“If I didn’t do flamenco, I wouldn’t be who I am,” says Mary Heberlein, a nurse manager at Banner Boswell Medical Center in Sun City, Ariz. “It touches me in my heart and soul.”
It also builds her stamina, self-confidence and composure, allowing her to remain unruffled, regardless of how many stressors she faces at work. “Even my boss comments on how calm I am no matter what comes up.”
Heberlein followed her parents’ footsteps into ballroom dancing, which she taught during nursing school to make ends meet. She took up both ballet and tap as an adult, but found flamenco by a fluke. She read about it and was intrigued—but tucked the article away. Years later, when she was cleaning out boxes, she happened upon it again. At the time, she was going through a difficult divorce and Heberlein knew she needed a distraction. She wasn’t doing any exercise, which had always been a good outlet for her, and thought the coincidence was more than accidental. She took a class and was hooked immediately.
Flamenco is challenging on many different levels. “It combines the hardest parts of ballet and tap,” explains Heberlein. “Your feet are doing one thing like tap and your arms another, more balletic, thing, and all to an odd 12-beat rhythm that’s completely foreign to most Americans, who are used to eight beats.” Trying to master the dance involves frustration after frustration, she says, but the difficulty is part of the draw. “You have to focus so hard on your body, the movement and the choreography that you completely lose yourself in it. You’re dripping with sweat, but you feel so good—it’s meditative and invigorating at the same time. Plus, all that frustration makes you patient—a big help with your patients.”
Heberlein has been a nurse for more than 30 years. She started in cardiac critical care in her home state of Minnesota. After earning a business degree “just to learn something new,” a patient who was in pharmaceutical sales encouraged her to move over to the business side of medicine, which she did for 20 years. Eventually, she started her own sales and marketing consulting company. She enjoyed the work, but not scrambling for clients and worrying about how to weather tough economic times. So, for a sure source of income, she went back to nursing part-time. “I fell in love with it all over again, and before I knew it I was spending more time doing that than consulting.”
Her new husband—also a nurse working in the medical industry and growing tired of worrying about downsizing—suggested they move west and both get reliable hospital jobs. “In nursing you can move all over the place—it’s wonderful!” says Heberlein, who was ready to pack her bags save for one caveat: There had to be a flamenco presence wherever they moved.

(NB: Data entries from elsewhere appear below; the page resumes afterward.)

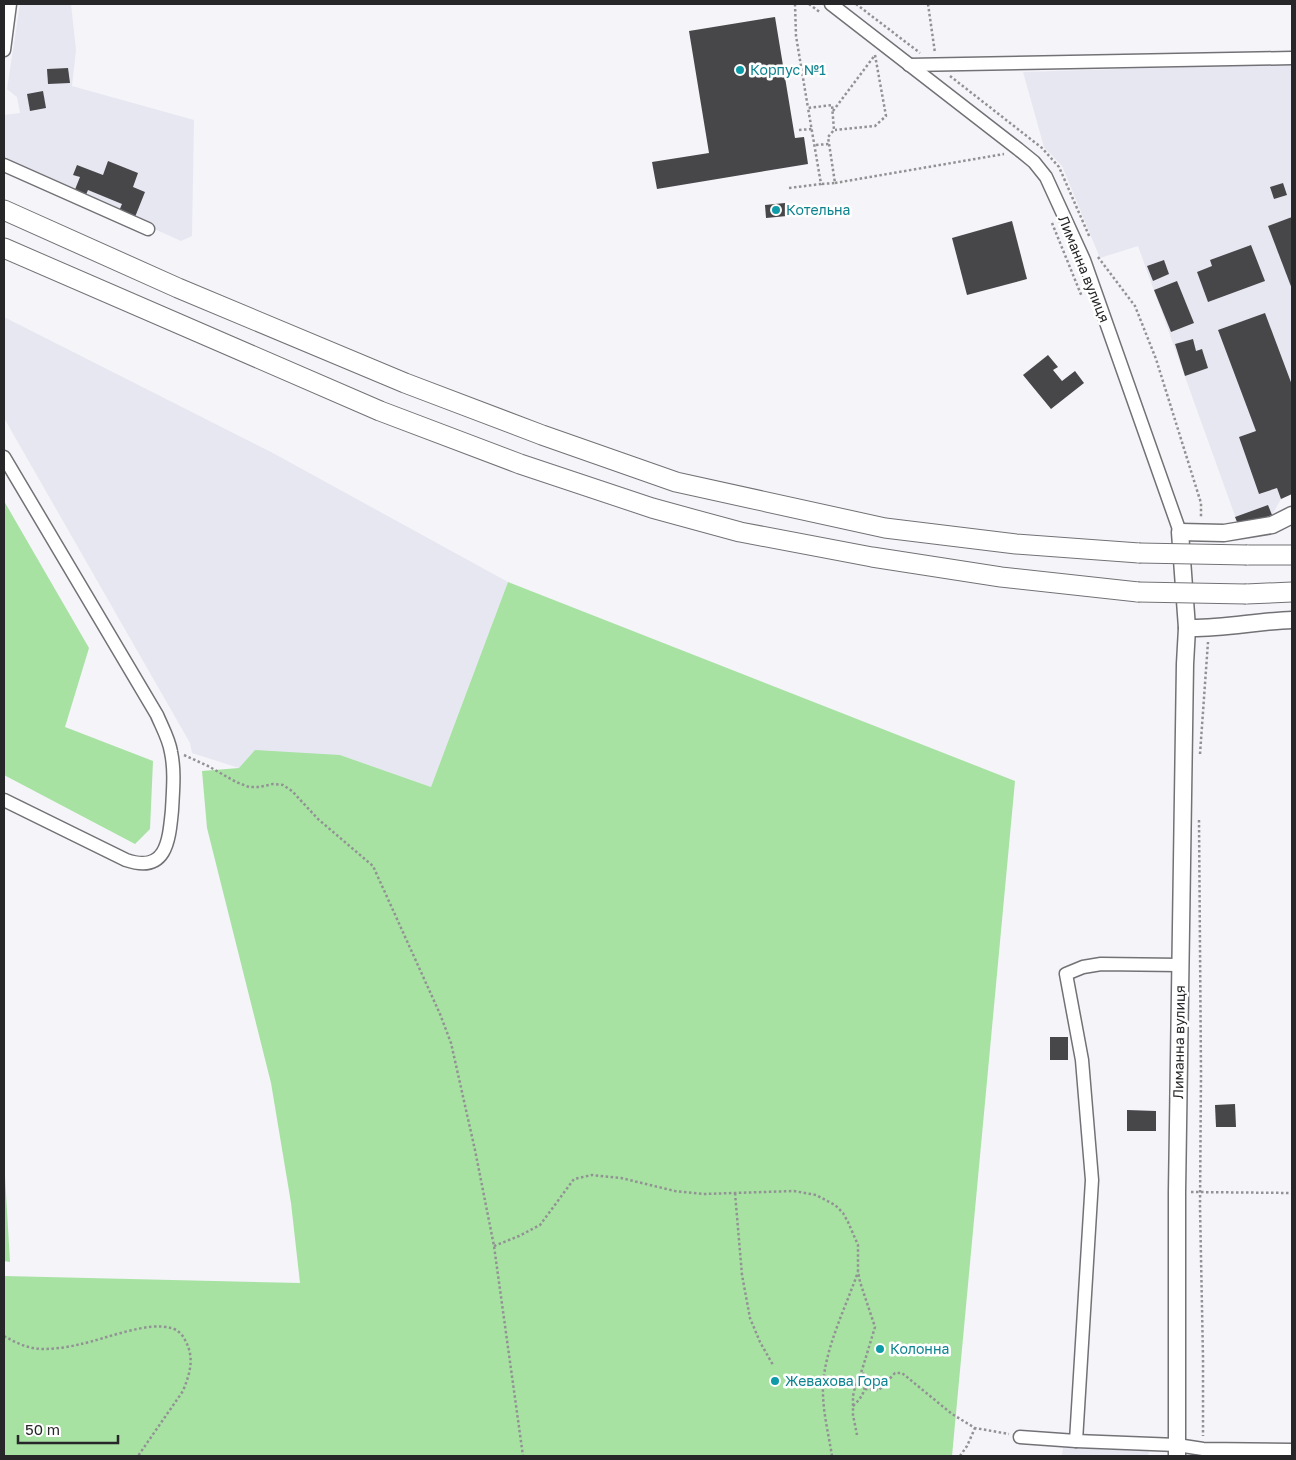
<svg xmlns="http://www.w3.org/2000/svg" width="1296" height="1460" font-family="'Golos Text',sans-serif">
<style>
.built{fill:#e7e7f2}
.green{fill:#a7e2a2}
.building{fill:#47474a}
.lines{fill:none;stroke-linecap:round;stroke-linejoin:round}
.minor-casing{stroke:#727276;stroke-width:15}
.major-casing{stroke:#727276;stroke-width:19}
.highway-casing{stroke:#727276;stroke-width:21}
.path{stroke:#929295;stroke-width:2.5;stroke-dasharray:2.5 2.5;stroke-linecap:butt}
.minor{stroke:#fff;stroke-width:12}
.major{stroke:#fff;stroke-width:16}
.highway{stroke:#fff;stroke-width:19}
.highway-bridge-casing{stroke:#727276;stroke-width:21;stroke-linecap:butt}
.highway-bridge{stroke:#fff;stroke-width:19}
.culture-dot{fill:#0f9aa8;stroke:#fff;stroke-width:2}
.labels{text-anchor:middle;stroke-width:5;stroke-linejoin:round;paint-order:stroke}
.culture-label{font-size:14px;fill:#0d838f;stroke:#fff;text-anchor:start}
.street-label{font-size:14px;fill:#272729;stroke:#fff}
</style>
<rect width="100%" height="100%" fill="#f4f4f9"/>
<g class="built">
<polygon points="20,4 71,4 76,50 72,86 194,120 192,236 181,241 4,161 4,115 20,113 17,97 7,89"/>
<polygon points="1292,64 1292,494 1281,499 1272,515 1239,527 1138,246 1100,258 1062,166 1044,147 1023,72"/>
<polygon points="4,317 271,452 508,582 431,787 340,755 239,768 192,753 190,743 4,418"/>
<polygon points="1063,1448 1149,1451 1148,1456 1062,1456"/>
</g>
<g class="green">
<polygon points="4,501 89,648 65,727 153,761 150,829 135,844 4,775"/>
<polygon points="508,582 1015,781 952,1456 4,1456 4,1276 300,1283 291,1203 271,1083 207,828 202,771 239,768 255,750 340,755 431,787"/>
<polygon points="4,1159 10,1262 4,1261"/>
</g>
<g class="building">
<polygon points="775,17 795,138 804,137 808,164 657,189 652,162 709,153 689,31"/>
<polygon points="68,68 70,83 48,84 47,69"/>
<polygon points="43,91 46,108 30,111 27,94"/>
<polygon points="108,161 138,173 133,187 145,192 135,217 119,211 122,204 88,190 85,197 74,192 80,177 73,175 77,165 103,175"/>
<polygon points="1283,183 1287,195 1274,199 1270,187"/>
<polygon points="785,203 787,216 766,218 765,205"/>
<polygon points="1292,217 1292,289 1268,226"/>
<polygon points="1012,221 1027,279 967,295 952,238"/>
<polygon points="1251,245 1265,281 1208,302 1197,272 1212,266 1210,260"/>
<polygon points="1164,260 1169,274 1153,281 1147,266"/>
<polygon points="1177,281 1194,323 1171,332 1154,290"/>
<polygon points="1265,313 1292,385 1292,494 1281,499 1277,488 1259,494 1239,437 1256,431 1218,330"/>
<polygon points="1193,339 1196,351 1202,349 1208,368 1185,376 1175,344"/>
<polygon points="1048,355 1058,367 1053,370 1062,381 1075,371 1084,383 1051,409 1023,375"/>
<polygon points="1268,505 1272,515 1239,527 1235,517"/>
<rect x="1050" y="1037" width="18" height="23"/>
<polygon points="1235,1104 1236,1127 1216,1127 1215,1105"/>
<polygon points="1127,1110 1156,1111 1156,1131 1127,1131"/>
</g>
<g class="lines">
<defs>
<g id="minor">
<polyline points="831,4 1018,149 1034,162 1046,177 1084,260 1180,532"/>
<polyline points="4,50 10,4"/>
<polyline points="909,65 1292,58"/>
<polyline points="4,165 148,229"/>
<path d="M 4,457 L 157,715 C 162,727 169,739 171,752 C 175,771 173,790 172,810 C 169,840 167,874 126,860 L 4,800"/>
<polyline points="1020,1437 1076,1441 1177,1445 1203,1449 1292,1450"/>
<polyline points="1076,1441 1092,1180 1082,1060 1066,974 1083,967 1101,964 1180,965"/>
</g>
<g id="major">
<path d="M 1187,628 C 1222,629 1257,621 1292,620"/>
<polyline points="1177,1456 1177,1192 1185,664 1187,628 1180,532 1224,533 1272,525 1292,515"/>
</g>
<g id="highway">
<polyline points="4,210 178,288 405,383 542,435 676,482 885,528 1016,544 1139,553"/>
<polyline points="4,248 380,411 520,464 652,508 740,532 872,557 1001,577 1138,592"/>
<polyline points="1247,555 1292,555"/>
<polyline points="1246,594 1292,592"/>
</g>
</defs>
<use href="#minor" class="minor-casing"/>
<use href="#major" class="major-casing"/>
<use href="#highway" class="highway-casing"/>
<g class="path">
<polyline points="795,4 796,36 808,108"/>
<polyline points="809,4 821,13"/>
<polyline points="856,4 920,53"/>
<polyline points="928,4 935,53"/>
<polyline points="950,76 1042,148 1059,167 1090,238"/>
<polyline points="833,111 875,55 886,116 875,126 835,130"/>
<polyline points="799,130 812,129"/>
<polyline points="816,145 829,144"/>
<polyline points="835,183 1004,154"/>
<polyline points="789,188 821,184 808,108 832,105 834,130 828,137 835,183 821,184"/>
<polyline points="1052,223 1082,297"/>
<polyline points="1098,257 1135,306 1156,359 1201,503 1201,518"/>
<polyline points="1200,754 1208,642"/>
<polyline points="184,755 208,766 236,782 249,787 259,787 273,784 283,785 292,791 318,819 373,866 440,1014 451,1043 475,1150 494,1246 523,1456"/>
<polyline points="1199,820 1201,1074 1200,1207 1203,1358 1203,1436"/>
<polyline points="1191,1192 1292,1193"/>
<polyline points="735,1193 742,1275 750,1318 760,1342 773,1365"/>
<polyline points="494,1246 519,1236 540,1225 574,1179 592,1175 621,1178 675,1191 703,1194 794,1191 816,1195 835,1205 843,1213 848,1222 858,1245 858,1271 860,1282 875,1327 862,1370 855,1387 853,1396 853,1415 857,1435"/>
<path d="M 4,1336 C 16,1343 29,1349 43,1349 C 56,1349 69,1347 81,1344 C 105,1339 148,1321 171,1328 C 177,1329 183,1335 185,1340 C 195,1358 190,1373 183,1391 L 138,1456"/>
<polyline points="865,1389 879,1390 895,1373 902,1373 952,1414 975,1428 1009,1434"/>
<path d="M 853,1406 C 865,1395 868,1385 862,1370"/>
<path d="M 832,1456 C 828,1430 820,1402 824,1375 C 829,1340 846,1306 858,1272"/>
<polyline points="960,1456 967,1446 975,1428"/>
</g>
<use href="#minor" class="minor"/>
<use href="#major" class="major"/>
<use href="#highway" class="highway"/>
<defs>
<g id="highway-bridge">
<polyline points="1139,553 1247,555"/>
<polyline points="1138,592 1246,594"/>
</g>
</defs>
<use href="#highway-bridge" class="highway-bridge-casing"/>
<use href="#highway-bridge" class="highway-bridge"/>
</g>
<g class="culture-dot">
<circle cx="740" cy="70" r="5"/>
<circle cx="776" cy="210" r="5"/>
<circle cx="880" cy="1349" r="5"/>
<circle cx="775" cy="1381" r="5"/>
</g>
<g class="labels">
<g class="culture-label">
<text x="750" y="75">Корпус №1</text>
<text x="786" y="215">Котельна</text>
<text x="890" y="1354">Колонна</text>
<text x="785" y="1386">Жевахова Гора</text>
</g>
<g class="street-label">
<text transform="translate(1084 269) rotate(68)" y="5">Лиманна вулиця</text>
<text transform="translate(1179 1042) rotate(-89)" y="5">Лиманна вулиця</text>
</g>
</g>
<rect width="1296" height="1460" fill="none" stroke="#272729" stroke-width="10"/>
<path d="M18 1435v8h100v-8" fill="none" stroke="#272729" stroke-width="2.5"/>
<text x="25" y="1435" font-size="15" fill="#272729" stroke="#ffffff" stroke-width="4" paint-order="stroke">50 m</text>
</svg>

They settled in Arizona, which, besides offering a welcome relief from the Minnesota winters, is also a hotbed for flamenco. Heberlein studied with Lydia Torea, a flamenco dancer who toured the world with the José Greco company (she danced with Greco in the 1965 movie Ship of Fools) before returning to her home in Arizona to teach. After Torea retired, Heberlein joined the student troupe of “another force unto herself,” Bernadette Gaxiola. They have one class a week after work, more if they’re scheduled to perform, which they do regularly at various Spanish horse festivals and hospital and church fundraisers. Between classes, Heberlein practices at home on the floor that her husband—who’s also a woodworker—built for her after they moved. Every flamenco dancer needs a supportive partner!